(Stored data entries)
- - - - -

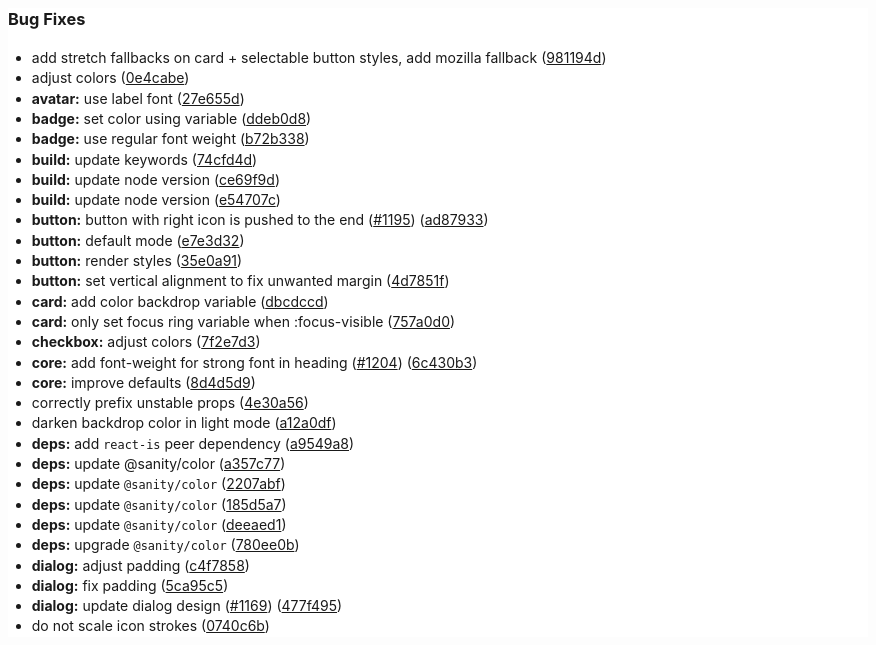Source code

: ### Bug Fixes

- add stretch fallbacks on card + selectable button styles, add mozilla fallback ([981194d](https://github.com/sanity-io/ui/commit/981194d2cb22670ab9dbdae88bd23e070b387a80))
- adjust colors ([0e4cabe](https://github.com/sanity-io/ui/commit/0e4cabe6e5b1ee83240e0b530315dfed0efa7aff))
- **avatar:** use label font ([27e655d](https://github.com/sanity-io/ui/commit/27e655d31b7717edffc6026a810ba010f15e2ad7))
- **badge:** set color using variable ([ddeb0d8](https://github.com/sanity-io/ui/commit/ddeb0d8e6a606586ff87ccd746778771a2d8847b))
- **badge:** use regular font weight ([b72b338](https://github.com/sanity-io/ui/commit/b72b338c6d7c9b157e17b4d4c4b7290be30124ff))
- **build:** update keywords ([74cfd4d](https://github.com/sanity-io/ui/commit/74cfd4d985199a4dad5404b58b76b649b1c61f45))
- **build:** update node version ([ce69f9d](https://github.com/sanity-io/ui/commit/ce69f9dbf5b006b9b739cc65961901408a320f79))
- **build:** update node version ([e54707c](https://github.com/sanity-io/ui/commit/e54707cc8d8e3905c242f1e1cf18ba8f719b2557))
- **button:** button with right icon is pushed to the end ([#1195](https://github.com/sanity-io/ui/issues/1195)) ([ad87933](https://github.com/sanity-io/ui/commit/ad87933f9cb1b58ad96d1b7f0154cd9a36b0158e))
- **button:** default mode ([e7e3d32](https://github.com/sanity-io/ui/commit/e7e3d3220036ce3430a0efa26e4bdac5a18f867f))
- **button:** render styles ([35e0a91](https://github.com/sanity-io/ui/commit/35e0a91e6ef9e90498ede3aadbb1942d40b48dc1))
- **button:** set vertical alignment to fix unwanted margin ([4d7851f](https://github.com/sanity-io/ui/commit/4d7851f453f8865ce6da3ef0503f71e07e47c759))
- **card:** add color backdrop variable ([dbcdccd](https://github.com/sanity-io/ui/commit/dbcdccde3f227bd034b944a44568377dd53031a8))
- **card:** only set focus ring variable when :focus-visible ([757a0d0](https://github.com/sanity-io/ui/commit/757a0d085914ee3fae4820818c9c68d18990ea78))
- **checkbox:** adjust colors ([7f2e7d3](https://github.com/sanity-io/ui/commit/7f2e7d34c1cc1873e51f0f69747195edaba9e997))
- **core:** add font-weight for strong font in heading ([#1204](https://github.com/sanity-io/ui/issues/1204)) ([6c430b3](https://github.com/sanity-io/ui/commit/6c430b31f8ae9452bd1009434d23358e75aa31ca))
- **core:** improve defaults ([8d4d5d9](https://github.com/sanity-io/ui/commit/8d4d5d96c12c64dfcd64e20a7302d8dca005c73e))
- correctly prefix unstable props ([4e30a56](https://github.com/sanity-io/ui/commit/4e30a562b8fcf2da0e4ef7ac79a4d2f9dbd165d9))
- darken backdrop color in light mode ([a12a0df](https://github.com/sanity-io/ui/commit/a12a0df746b0764dffd9c14455a7e98f64e82155))
- **deps:** add `react-is` peer dependency ([a9549a8](https://github.com/sanity-io/ui/commit/a9549a8b8d614e394319491302de54eb7b3f1072))
- **deps:** update @sanity/color ([a357c77](https://github.com/sanity-io/ui/commit/a357c772d21c2a71cdb29de01ace041aad95bd3b))
- **deps:** update `@sanity/color` ([2207abf](https://github.com/sanity-io/ui/commit/2207abf621e3bac7bc3fb4cf1caa145375084371))
- **deps:** update `@sanity/color` ([185d5a7](https://github.com/sanity-io/ui/commit/185d5a73a77c1cef0566c47d5af961de609a83a5))
- **deps:** update `@sanity/color` ([deeaed1](https://github.com/sanity-io/ui/commit/deeaed1d4df3f3f315997eff19f93e9568f5c029))
- **deps:** upgrade `@sanity/color` ([780ee0b](https://github.com/sanity-io/ui/commit/780ee0b57136710fde928e88eb52d8a822d3c6dd))
- **dialog:** adjust padding ([c4f7858](https://github.com/sanity-io/ui/commit/c4f785824ee4d7214698e3eafac20aa82cd15a2a))
- **dialog:** fix padding ([5ca95c5](https://github.com/sanity-io/ui/commit/5ca95c517a6a849661cbdffe89fd52f512e839d8))
- **dialog:** update dialog design ([#1169](https://github.com/sanity-io/ui/issues/1169)) ([477f495](https://github.com/sanity-io/ui/commit/477f49522f39dcbe00a1b97fb190a17ce268e3aa))
- do not scale icon strokes ([0740c6b](https://github.com/sanity-io/ui/commit/0740c6bf08662c08e4304d9d1e32cbd38a7ae09f))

- - - - -

Task to complete:
Copy every line of the entries above word for word, leaving out the pictures.

Solution for this exercise:
Source code

: ### Bug Fixes

- add stretch fallbacks on card + selectable button styles, add mozilla fallback ([981194d](https://github.com/sanity-io/ui/commit/981194d2cb22670ab9dbdae88bd23e070b387a80))
- adjust colors ([0e4cabe](https://github.com/sanity-io/ui/commit/0e4cabe6e5b1ee83240e0b530315dfed0efa7aff))
- **avatar:** use label font ([27e655d](https://github.com/sanity-io/ui/commit/27e655d31b7717edffc6026a810ba010f15e2ad7))
- **badge:** set color using variable ([ddeb0d8](https://github.com/sanity-io/ui/commit/ddeb0d8e6a606586ff87ccd746778771a2d8847b))
- **badge:** use regular font weight ([b72b338](https://github.com/sanity-io/ui/commit/b72b338c6d7c9b157e17b4d4c4b7290be30124ff))
- **build:** update keywords ([74cfd4d](https://github.com/sanity-io/ui/commit/74cfd4d985199a4dad5404b58b76b649b1c61f45))
- **build:** update node version ([ce69f9d](https://github.com/sanity-io/ui/commit/ce69f9dbf5b006b9b739cc65961901408a320f79))
- **build:** update node version ([e54707c](https://github.com/sanity-io/ui/commit/e54707cc8d8e3905c242f1e1cf18ba8f719b2557))
- **button:** button with right icon is pushed to the end ([#1195](https://github.com/sanity-io/ui/issues/1195)) ([ad87933](https://github.com/sanity-io/ui/commit/ad87933f9cb1b58ad96d1b7f0154cd9a36b0158e))
- **button:** default mode ([e7e3d32](https://github.com/sanity-io/ui/commit/e7e3d3220036ce3430a0efa26e4bdac5a18f867f))
- **button:** render styles ([35e0a91](https://github.com/sanity-io/ui/commit/35e0a91e6ef9e90498ede3aadbb1942d40b48dc1))
- **button:** set vertical alignment to fix unwanted margin ([4d7851f](https://github.com/sanity-io/ui/commit/4d7851f453f8865ce6da3ef0503f71e07e47c759))
- **card:** add color backdrop variable ([dbcdccd](https://github.com/sanity-io/ui/commit/dbcdccde3f227bd034b944a44568377dd53031a8))
- **card:** only set focus ring variable when :focus-visible ([757a0d0](https://github.com/sanity-io/ui/commit/757a0d085914ee3fae4820818c9c68d18990ea78))
- **checkbox:** adjust colors ([7f2e7d3](https://github.com/sanity-io/ui/commit/7f2e7d34c1cc1873e51f0f69747195edaba9e997))
- **core:** add font-weight for strong font in heading ([#1204](https://github.com/sanity-io/ui/issues/1204)) ([6c430b3](https://github.com/sanity-io/ui/commit/6c430b31f8ae9452bd1009434d23358e75aa31ca))
- **core:** improve defaults ([8d4d5d9](https://github.com/sanity-io/ui/commit/8d4d5d96c12c64dfcd64e20a7302d8dca005c73e))
- correctly prefix unstable props ([4e30a56](https://github.com/sanity-io/ui/commit/4e30a562b8fcf2da0e4ef7ac79a4d2f9dbd165d9))
- darken backdrop color in light mode ([a12a0df](https://github.com/sanity-io/ui/commit/a12a0df746b0764dffd9c14455a7e98f64e82155))
- **deps:** add `react-is` peer dependency ([a9549a8](https://github.com/sanity-io/ui/commit/a9549a8b8d614e394319491302de54eb7b3f1072))
- **deps:** update @sanity/color ([a357c77](https://github.com/sanity-io/ui/commit/a357c772d21c2a71cdb29de01ace041aad95bd3b))
- **deps:** update `@sanity/color` ([2207abf](https://github.com/sanity-io/ui/commit/2207abf621e3bac7bc3fb4cf1caa145375084371))
- **deps:** update `@sanity/color` ([185d5a7](https://github.com/sanity-io/ui/commit/185d5a73a77c1cef0566c47d5af961de609a83a5))
- **deps:** update `@sanity/color` ([deeaed1](https://github.com/sanity-io/ui/commit/deeaed1d4df3f3f315997eff19f93e9568f5c029))
- **deps:** upgrade `@sanity/color` ([780ee0b](https://github.com/sanity-io/ui/commit/780ee0b57136710fde928e88eb52d8a822d3c6dd))
- **dialog:** adjust padding ([c4f7858](https://github.com/sanity-io/ui/commit/c4f785824ee4d7214698e3eafac20aa82cd15a2a))
- **dialog:** fix padding ([5ca95c5](https://github.com/sanity-io/ui/commit/5ca95c517a6a849661cbdffe89fd52f512e839d8))
- **dialog:** update dialog design ([#1169](https://github.com/sanity-io/ui/issues/1169)) ([477f495](https://github.com/sanity-io/ui/commit/477f49522f39dcbe00a1b97fb190a17ce268e3aa))
- do not scale icon strokes ([0740c6b](https://github.com/sanity-io/ui/commit/0740c6bf08662c08e4304d9d1e32cbd38a7ae09f))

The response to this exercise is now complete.